American Alpine Jounrna and Accidents in North American Climbing

North America, United States, Utah, Zion National Park

  • Climbs And Expeditions
  • Climb Year:
  • Publication Year: 1987

Zion National Park. The classic route, Space Shot, had its first solo ascent in October by Rich Strang, an inspired performance especially in light of its being his first desert wall! Some climbers fail to note the critical importance of hammerless ascents. For example, Space Shot suffered considerable damage at the hands of two Colorado climbers despite its being a hammerless route. A new generation of Zion locals have made their presence felt with the establishment of Zion’s first significant face-climbing route. In May 19-year-old Leif Bjarnson and Bob Quinn completed Facetastic, a high-quality 5.11 route up the apparently blank slab below the south face of Observation Point. Among the other shorter routes established in the past year is Master Blaster (5.8, A1), a perfect Friend crack that ascends 45 meters through two body-length roofs similar to inverted steps; it is 100 meters to the left of Headache. It was put up in June by Bob McLaughlin and me and repeated shortly afterward by Todd Gordon.

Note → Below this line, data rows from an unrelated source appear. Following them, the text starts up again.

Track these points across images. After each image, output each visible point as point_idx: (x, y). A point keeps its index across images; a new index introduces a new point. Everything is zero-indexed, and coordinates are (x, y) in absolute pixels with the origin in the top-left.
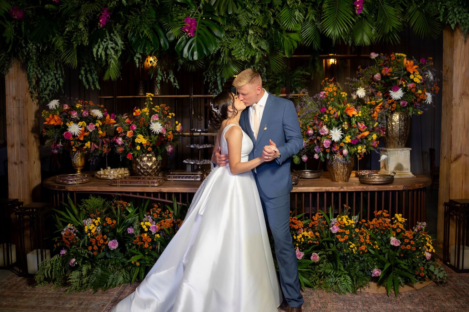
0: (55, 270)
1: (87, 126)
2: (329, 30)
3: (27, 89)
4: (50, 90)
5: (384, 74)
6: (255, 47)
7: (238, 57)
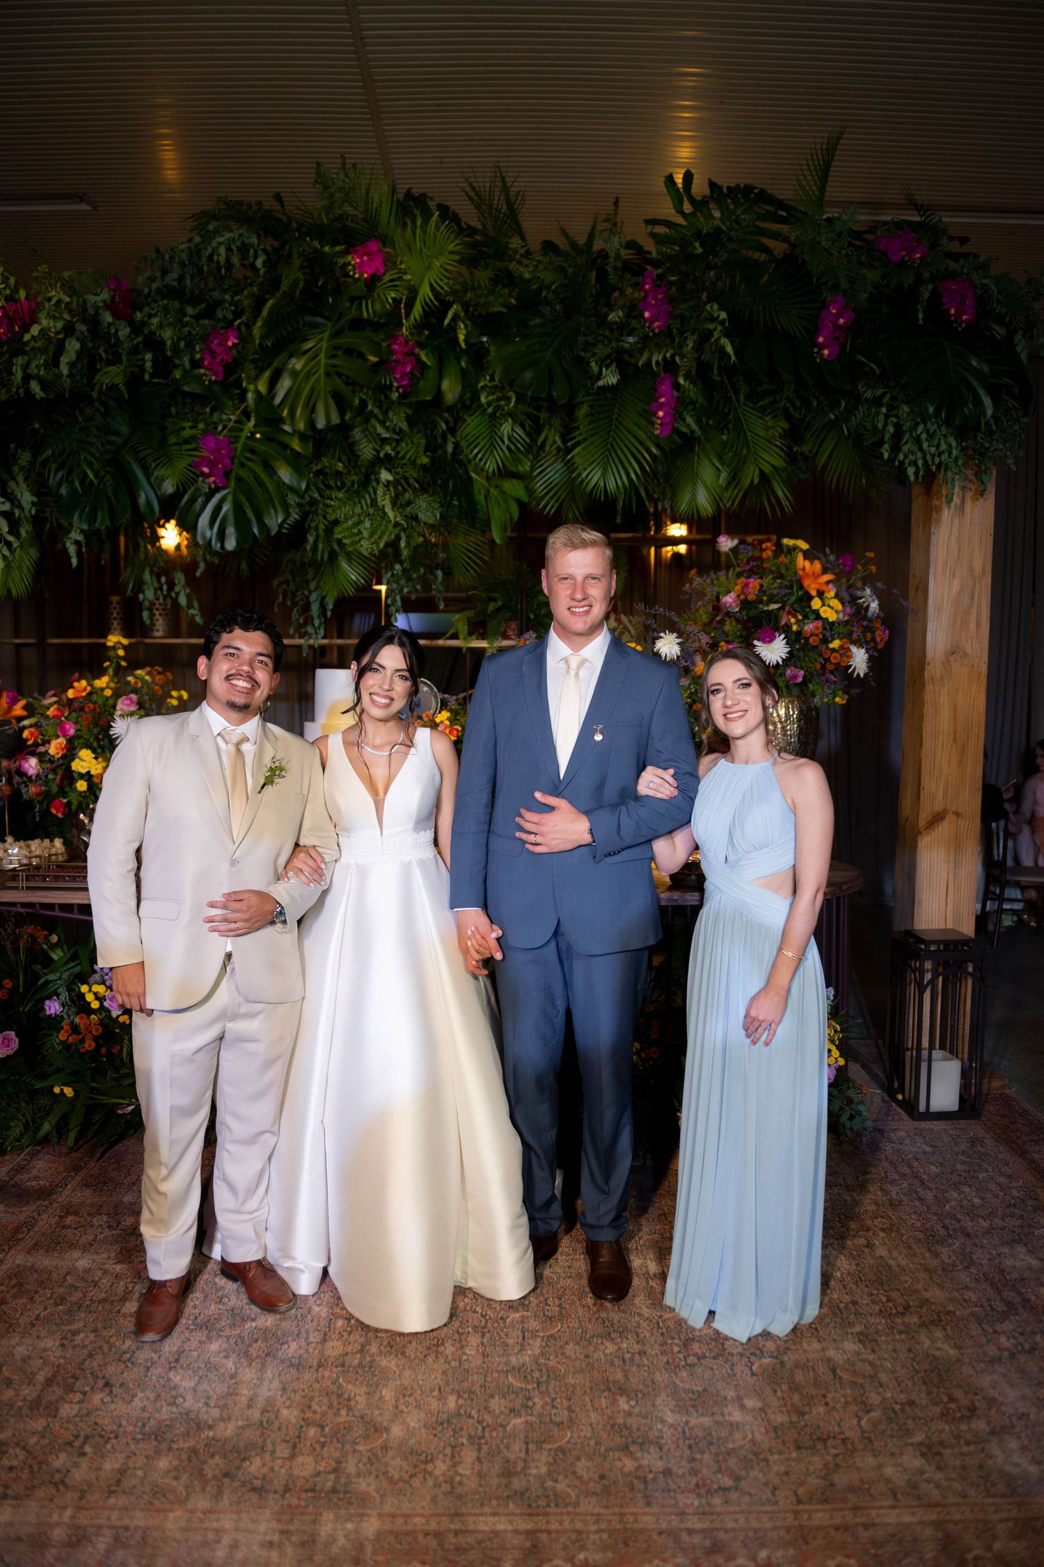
2: (590, 477)
5: (742, 597)
6: (396, 517)
7: (354, 543)
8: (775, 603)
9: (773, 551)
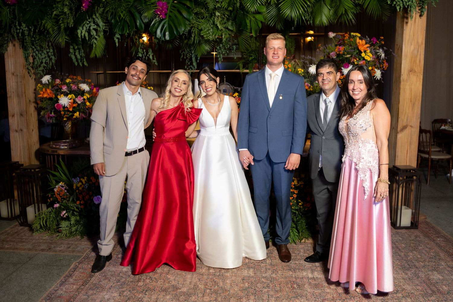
0: (49, 221)
1: (76, 99)
2: (286, 12)
3: (23, 65)
4: (44, 67)
5: (338, 53)
6: (221, 28)
7: (207, 37)
8: (349, 55)
9: (348, 37)
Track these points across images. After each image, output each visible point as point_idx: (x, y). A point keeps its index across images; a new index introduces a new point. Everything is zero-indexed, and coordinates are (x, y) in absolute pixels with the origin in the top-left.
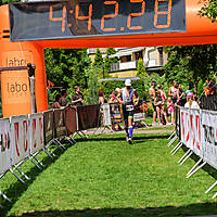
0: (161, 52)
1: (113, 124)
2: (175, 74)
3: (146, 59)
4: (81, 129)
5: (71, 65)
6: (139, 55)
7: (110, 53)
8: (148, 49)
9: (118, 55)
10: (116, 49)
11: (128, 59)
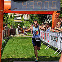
0: (28, 15)
1: (19, 34)
2: (32, 21)
3: (24, 17)
4: (11, 35)
5: (5, 17)
6: (22, 16)
7: (14, 15)
8: (24, 14)
9: (16, 15)
10: (16, 14)
11: (19, 16)
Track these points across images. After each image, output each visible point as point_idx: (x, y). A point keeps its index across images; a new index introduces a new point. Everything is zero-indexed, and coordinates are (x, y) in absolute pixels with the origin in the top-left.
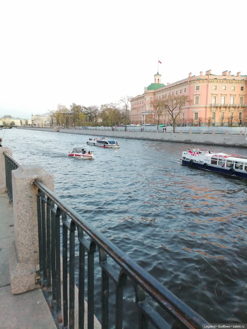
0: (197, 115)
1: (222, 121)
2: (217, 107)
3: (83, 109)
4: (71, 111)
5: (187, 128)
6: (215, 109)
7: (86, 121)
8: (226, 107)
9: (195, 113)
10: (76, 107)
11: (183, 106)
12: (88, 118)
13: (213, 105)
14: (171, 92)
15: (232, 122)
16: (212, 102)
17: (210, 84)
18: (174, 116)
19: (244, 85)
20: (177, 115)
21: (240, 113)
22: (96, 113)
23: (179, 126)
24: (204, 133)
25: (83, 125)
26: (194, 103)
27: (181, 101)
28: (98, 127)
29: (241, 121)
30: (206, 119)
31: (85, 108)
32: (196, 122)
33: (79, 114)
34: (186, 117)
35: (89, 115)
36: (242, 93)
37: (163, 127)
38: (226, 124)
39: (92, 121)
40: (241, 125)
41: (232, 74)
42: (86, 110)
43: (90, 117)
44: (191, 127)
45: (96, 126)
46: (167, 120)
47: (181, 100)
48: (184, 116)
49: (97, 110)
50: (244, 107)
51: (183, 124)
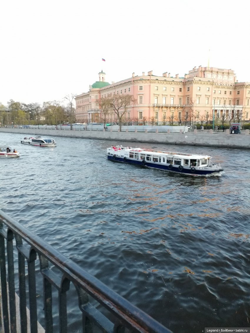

Equipment should include at least five 1½ Friends! In September Earl Redfern and I made the first ascent of the main north face of Timbertop Mesa via Thunderbird Wall (VI, 5.9, A3). This had originally been attempted fifteen years earlier by Jeff Lowe and Cactus Bryan before the mesa had been climbed by any route; the wall had seen at least three even less successful attempts subsequently. The climb required 7½ days for the sixteen 165-foot leads. We discovered the Lowe-Bryan highpoint on the 12th pitch. We found absolutely no bolts despite having used eleven for aid ourselves up to that point (the lines differed by at least four pitches) and several more to reach the top, including one right above their final piton. A hundred meters from the top, Earl performed the crux, a 5.9 layback up a series of bushes. Rather than descending the 1975 Mormon route, we made six rappels down the buttress 350 meters east of the finish of our ascent to intercept the final section of the Mormon route. This may have been only the third true ascent of this enormous mesa.